Men's Health Week
This week is Men’s Health Week which provides the opportunity to highlight issues facing men’s health and well-being. It’s well documented that men’s mental health is a national issue with three times more men dying by suicide than women. That’s a horrible statement but it’s fact and it’s something we should not hide away from or avoid discussing.
I debated whether sharing this blog because of its harsh reality but if we’re not educating and vocalising the problem it will never improve.
1 in 4 people in the UK have a mental illness (although this is expected to increase following the impact of COVID) and, as many of you may be aware, we advocate the importance of mental well-being. With that in mind we wanted to share some wellbeing tips for men who may be struggling with their mental health now.
1. Get out and get active
According to Men’s Health Week, men who are inactive are 60% more likely to suffer from depression than those who are active. But what if you work long hours or lead busy lives? The good news is that even a short walk, even just 15 minutes daily, can improve your emotional wellbeing. So maybe try a brisk walk at lunchtime, walk to the shops instead of driving, try walking the dog more often or take the kids to the park at the weekend.
2. Take control of Money worries
Life can be hard at times whether its money worries, job stress, relationship problems or loneliness and isolation. Debt is one of the leading causes of stress amongst men in the UK, a money and mental health survey stated that 86% of respondents with experience of mental health problems said that their financial situation had made their mental health problems worse. Men in particular stated money as one of the biggest stress factors in their lives. There are plenty of resources that can help you manage your money, but if it’s all too overwhelming, a financial counsellor can help you take control of your debt and put a plan in place to help you get back on track.

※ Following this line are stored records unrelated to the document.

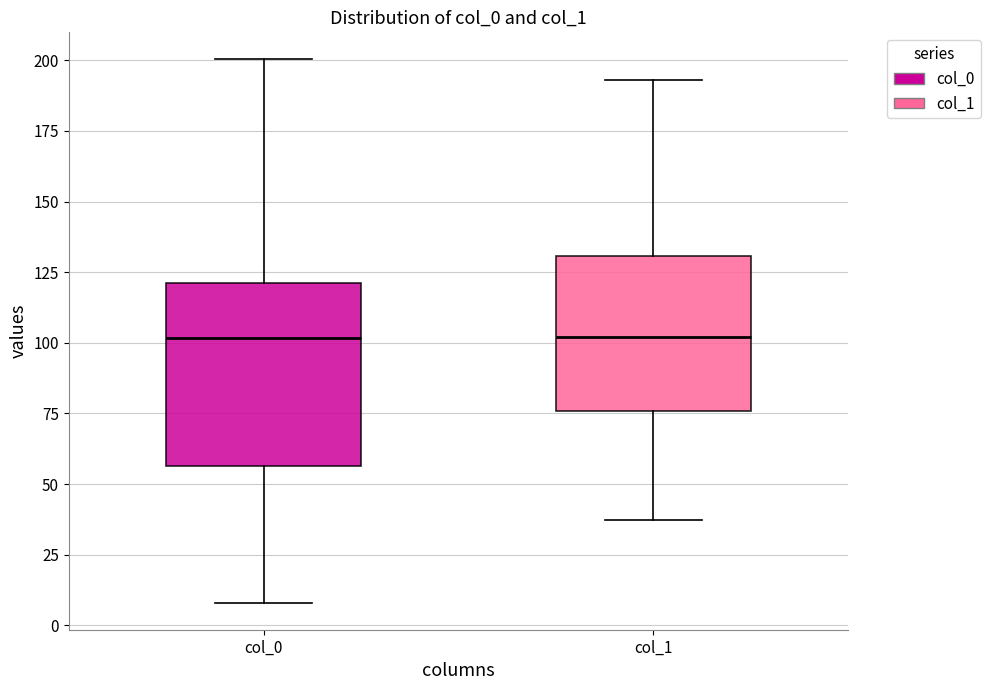

Comparing the boxes themselves (not the whiskers), which one is the tallest?

col_0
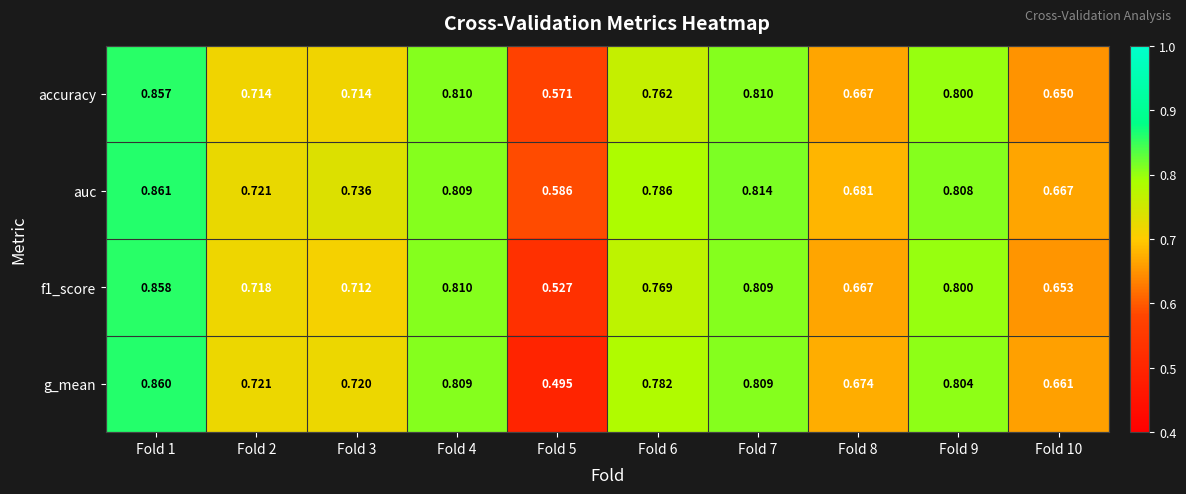

Rank the series by their maximum value, from highest to lowest.

auc, g_mean, f1_score, accuracy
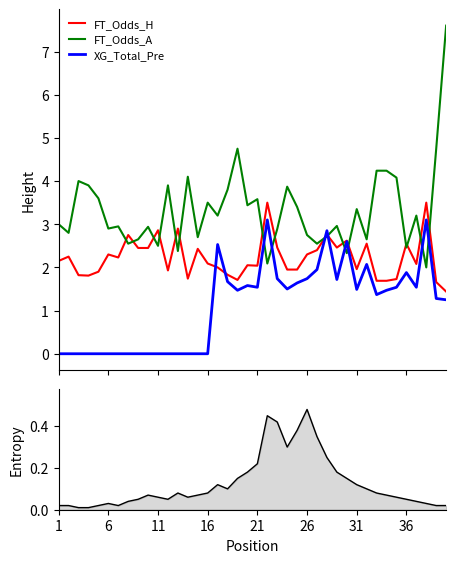

What is the maximum value for FT_Odds_A?

7.6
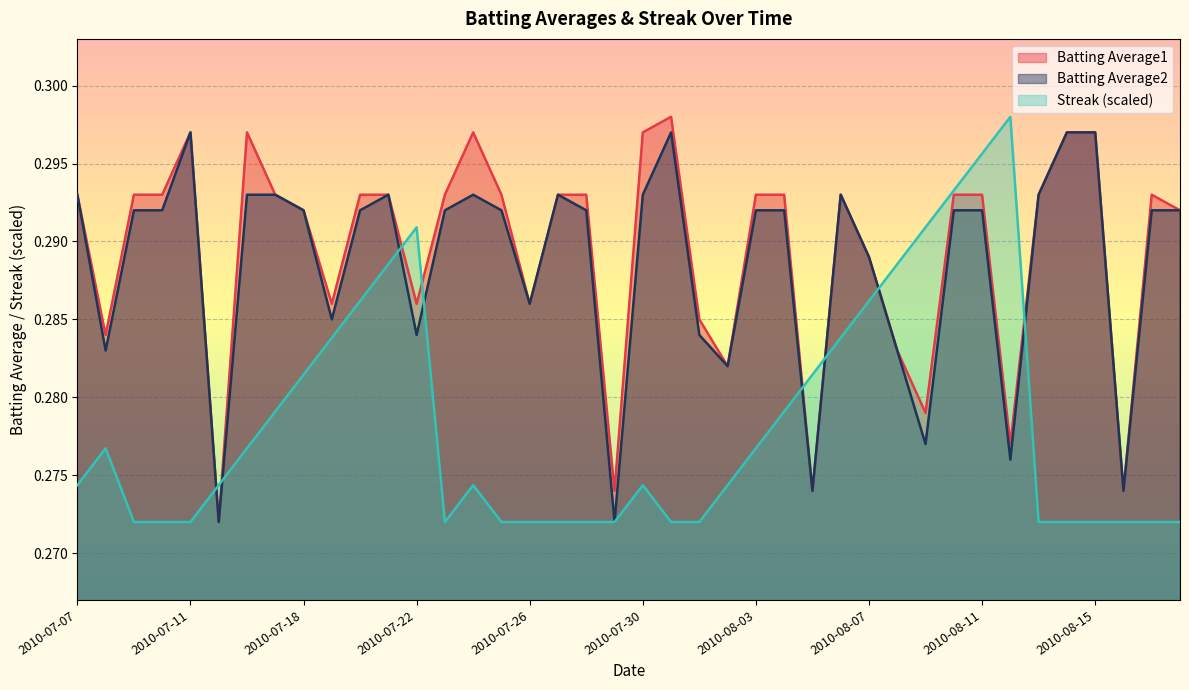

Rank the series by their maximum value, from highest to lowest.

Batting Average1, Streak, Batting Average2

3. Understand that it's OK to seek help
Sadly, the stigma attached to talking about mental health is still prevalent, especially for men. Did you know that only 36% of referrals to the NHS on this topic are for men? Many men struggle to acknowledge they are experiencing the mental health issues that lead to suicide, and a recent study found that 70% of men avoid talking about their mental health all together. Don’t suffer in silence – talk to someone, if not a professional then your partner, friends or even colleagues. I can’t stress enough how vital it is that if you are experiencing persistent and overwhelming stress, anxiety and sadness that you do reach out to a professional to get help.
4. Make company a priority
Dealing with mental health issues can be extremely isolating. Studies show that quality social connections decrease the chances of mental health problems such as depression, anxiety and developing addictions. COVID has had a dire impact on people being able to interact with one another which has led to many people feeling increasingly lonely. It’s important to make a conscious effort to try and encourage social interaction whether that’s online or in person.
This week menshealthforum.org have launched the CAN DO challenge which focuses on the five ways to wellbeing, which are five things we can all do that are scientifically-proven to help us feel better.
The Five Ways to Wellbeing are:
CONNECT -Feeling close to, and valued by, other people
BE ACTIVE - Taking part in regular physical activity
TAKE NOTICE - Being aware of what is taking place in the present.
LEARN - Continuing to learn throughout life
GIVE - Participating in social and community life.